Abordo hoje o problema da mediunidade dos animais, levantado e sustentado por um dos vossos mais fervorosos adeptos. Em virtude do axioma quem pode o mais pode o menos, pretende ele que podemos mediunizar aves e outros animais, deles nos servindo em nossas comunicações com a espécie humana. É o que, em Filosofia, ou antes, em Lógica, chamais pura e simplesmente um sofisma.

Diz ele: “Vós animais a matéria inerte, isto é, uma mesa, uma cadeira, um piano; a fortiori, deveis animar a matéria já animada, notadamente as aves.” Então! Na concepção normal do Espiritismo, assim não é. Isto não existe.

Para começar, entendamo-nos acerca dos nossos fatos. Que é um médium? É o ser, é o indivíduo que serve aos Espíritos como traço de união, a fim de que estes facilmente possam comunicar-se com os homens, Espíritos encarnados. Por consequência, sem médium, nada de comunicações tangíveis, mentais, escritas, físicas, nem de qualquer espécie.

• **Detalhes do exercício**:
Dê continuidade ao texto sobre a mediunidade dos animais a partir da última frase apresentada.

• **Dados fornecidos**:
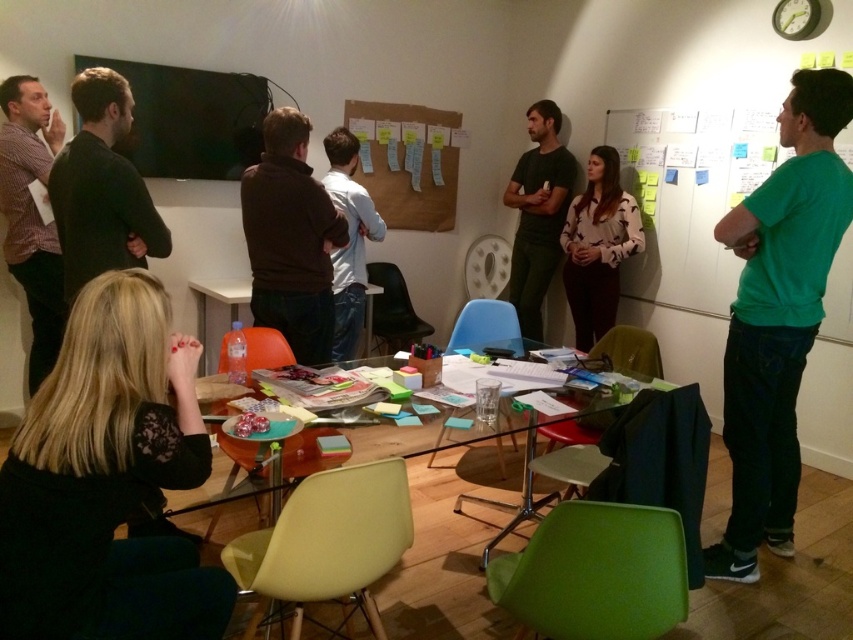
You are a delivery person who needs to place a 2 meter long package between the brown matte sweater at center and the white printed blouse at center. Can you fit the package between them without moving either of the items?

The distance between the brown matte sweater at center and the white printed blouse at center is 1.98 meters. Since the package is 2 meters long, it cannot fit between them without moving either item.

You are a person standing at the entrance of the room. You see two people sitting at the table. One is wearing a brown matte sweater at center and the other is wearing a dark green shirt at center. Which one is sitting closer to the floor?

The brown matte sweater at center is below dark green shirt at center, so the person wearing the brown matte sweater at center is sitting closer to the floor.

• **Resultado da tarefa**:
Há um princípio que, disto tenho certeza, é admitido por todos os espíritas; é que os semelhantes agem com e como os seus semelhantes. Ora, quais são os semelhantes dos Espíritos, senão os Espíritos, encarnados ou não? Será preciso repeti-lo incessantemente? Ora, eu vo-lo repetirei ainda: Vosso perispírito e o nosso são tirados do mesmo meio; são de natureza idêntica. Numa palavra, são semelhantes. Possuem uma propriedade de assimilação mais ou menos desenvolvida, de magnetização mais ou menos vigorosa, que nos permite a nós, Espíritos e encarnados, nos pormos em contato pronta e facilmente. Enfim, o que pertence propriamente aos médiuns, o que é mesmo da essência de sua individualidade, é uma afinidade especial, e ao mesmo tempo uma força de expansão particular que neles anulam toda refratabilidade e estabelecem entre eles e nós uma espécie de corrente, uma espécie de fusão que facilita nossas comunicações. Aliás, é essa refratabilidade da matéria que se opõe ao desenvolvimento da mediunidade na maioria daqueles que não são médiuns. Acrescentarei que é a essa qualidade refratária que se deve atribuir a particularidade que faz com que certos indivíduos que não são médiuns transmitam e desenvolvam a mediunidade, pelo seu simples contato com médiuns neófitos ou médiuns quase passivos, isto é, desprovidos de certas qualidades mediúnicas.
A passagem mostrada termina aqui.